The goal of this notebook is to demonstrate the usage of a fast K-NN search index to find the most relevant CPC contexts for a given search query. This could potentially be used as an additional source of information for predicting the relevance of a target to an anchor within a CPC context.

In [None]:
! pip install -q sentence-transformers faiss-gpu 
from sentence_transformers import SentenceTransformer
from scipy.stats import pearsonr
from sklearn import metrics
import time
import traceback
import sys
import faiss
import os
import pandas as pd
import numpy as np

In [None]:
class Config:
    build_index = False

Generate CPC title embeddings and build the FAISS search index

In [None]:
model = SentenceTransformer('all-mpnet-base-v2')
cpc_df = pd.read_csv('../input/cpc-codes/titles.csv')

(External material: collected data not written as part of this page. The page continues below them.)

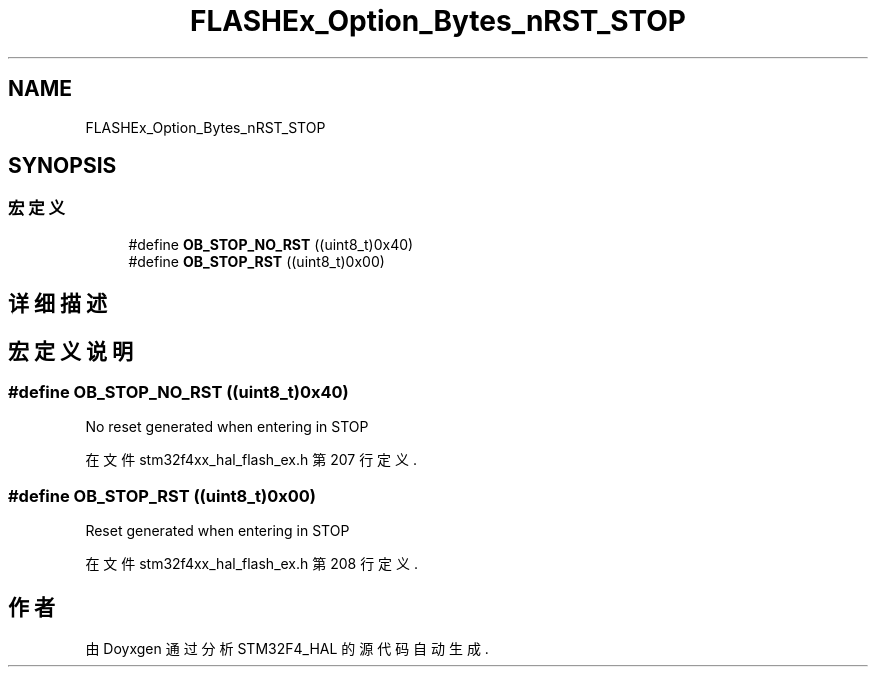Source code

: .TH "FLASHEx_Option_Bytes_nRST_STOP" 3 "2020年 八月 7日 星期五" "Version 1.24.0" "STM32F4_HAL" \" -*- nroff -*-
.ad l
.nh
.SH NAME
FLASHEx_Option_Bytes_nRST_STOP
.SH SYNOPSIS
.br
.PP
.SS "宏定义"

.in +1c
.ti -1c
.RI "#define \fBOB_STOP_NO_RST\fP   ((uint8_t)0x40)"
.br
.ti -1c
.RI "#define \fBOB_STOP_RST\fP   ((uint8_t)0x00)"
.br
.in -1c
.SH "详细描述"
.PP 

.SH "宏定义说明"
.PP 
.SS "#define OB_STOP_NO_RST   ((uint8_t)0x40)"
No reset generated when entering in STOP 
.PP
在文件 stm32f4xx_hal_flash_ex\&.h 第 207 行定义\&.
.SS "#define OB_STOP_RST   ((uint8_t)0x00)"
Reset generated when entering in STOP 
.br
 
.PP
在文件 stm32f4xx_hal_flash_ex\&.h 第 208 行定义\&.
.SH "作者"
.PP 
由 Doyxgen 通过分析 STM32F4_HAL 的 源代码自动生成\&.
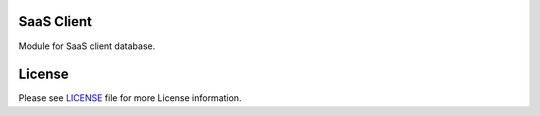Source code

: SaaS Client
===========

Module for SaaS client database.


License
=======

Please see `LICENSE <LICENSE>`__ file for more License information.
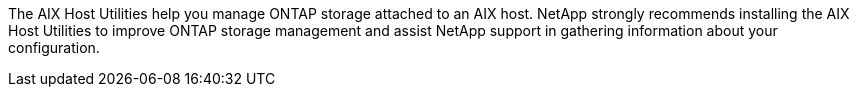 The AIX Host Utilities help you manage ONTAP storage attached to an AIX host. NetApp strongly recommends installing the AIX Host Utilities to improve ONTAP storage management and assist NetApp support in gathering information about your configuration.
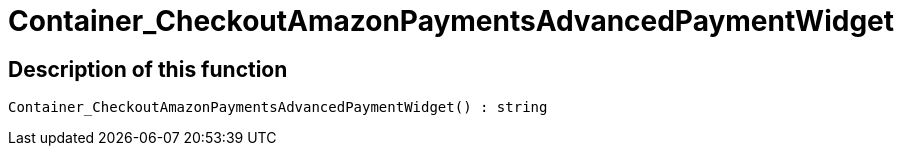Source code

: = Container_CheckoutAmazonPaymentsAdvancedPaymentWidget
:keywords: Container_CheckoutAmazonPaymentsAdvancedPaymentWidget
:index: false

//  auto generated content Thu, 06 Jul 2017 00:03:03 +0200
== Description of this function

[source,plenty]
----

Container_CheckoutAmazonPaymentsAdvancedPaymentWidget() : string

----

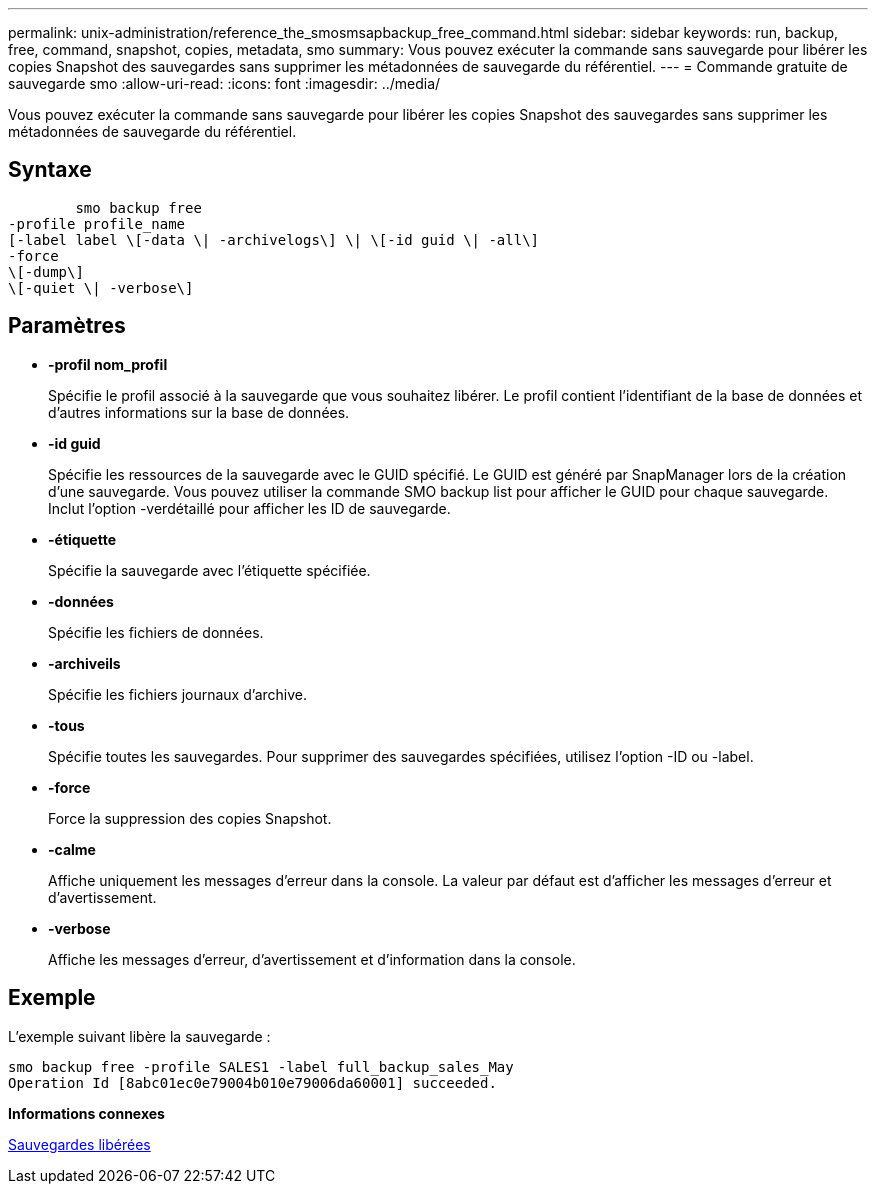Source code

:---
permalink: unix-administration/reference_the_smosmsapbackup_free_command.html 
sidebar: sidebar 
keywords: run, backup, free, command, snapshot, copies, metadata, smo 
summary: Vous pouvez exécuter la commande sans sauvegarde pour libérer les copies Snapshot des sauvegardes sans supprimer les métadonnées de sauvegarde du référentiel. 
---
= Commande gratuite de sauvegarde smo
:allow-uri-read: 
:icons: font
:imagesdir: ../media/


[role="lead"]
Vous pouvez exécuter la commande sans sauvegarde pour libérer les copies Snapshot des sauvegardes sans supprimer les métadonnées de sauvegarde du référentiel.



== Syntaxe

[listing]
----

        smo backup free
-profile profile_name
[-label label \[-data \| -archivelogs\] \| \[-id guid \| -all\]
-force
\[-dump\]
\[-quiet \| -verbose\]
----


== Paramètres

* *-profil nom_profil*
+
Spécifie le profil associé à la sauvegarde que vous souhaitez libérer. Le profil contient l'identifiant de la base de données et d'autres informations sur la base de données.

* *-id guid*
+
Spécifie les ressources de la sauvegarde avec le GUID spécifié. Le GUID est généré par SnapManager lors de la création d'une sauvegarde. Vous pouvez utiliser la commande SMO backup list pour afficher le GUID pour chaque sauvegarde. Inclut l'option -verdétaillé pour afficher les ID de sauvegarde.

* *-étiquette*
+
Spécifie la sauvegarde avec l'étiquette spécifiée.

* *-données*
+
Spécifie les fichiers de données.

* *-archiveils*
+
Spécifie les fichiers journaux d'archive.

* *-tous*
+
Spécifie toutes les sauvegardes. Pour supprimer des sauvegardes spécifiées, utilisez l'option -ID ou -label.

* *-force*
+
Force la suppression des copies Snapshot.

* *-calme*
+
Affiche uniquement les messages d'erreur dans la console. La valeur par défaut est d'afficher les messages d'erreur et d'avertissement.

* *-verbose*
+
Affiche les messages d'erreur, d'avertissement et d'information dans la console.





== Exemple

L'exemple suivant libère la sauvegarde :

[listing]
----
smo backup free -profile SALES1 -label full_backup_sales_May
Operation Id [8abc01ec0e79004b010e79006da60001] succeeded.
----
*Informations connexes*

xref:task_freeing_backups.adoc[Sauvegardes libérées]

cpc_embs = model.encode(cpc_df.title.values.tolist(), batch_size=256, normalize_embeddings=True)
  
index = faiss.IndexIDMap(faiss.IndexFlatIP(768)) # See here for details on choosing the index: https://github.com/facebookresearch/faiss/wiki/Guidelines-to-choose-an-index
index.add_with_ids(cpc_embs, np.array(range(0, len(cpc_df))))

faiss.write_index(index, 'cpc_index') # To load the index from storage: index = faiss.read_index('cpc_index')

# Move the index to GPU for fast retrieval
res = faiss.StandardGpuResources()
index = faiss.index_cpu_to_gpu(res, 0, index)

Search the index

In [None]:
def search(data, index, query_emb, num_results=15):
    top_k = index.search(np.array([np.asarray(query_emb).astype('float32')]), num_results)

    return list(zip([
            {'code': data[_id][0],
             'title': data[_id][1],
             'section': data[_id][2],
             'class': data[_id][3],
             'subclass': data[_id][4],
             'group': data[_id][5],
             'main_group': data[_id][6]} 
        for _id in top_k[1].tolist()[0]], top_k[0].tolist()[0]))


query_text = 'abatement'
query_emb = model.encode([query_text], normalize_embeddings=True)[0]
search_results = search(cpc_df.values.tolist(), index, query_emb)
print('\n'.join(set([x[0]['title'] for x in search_results])))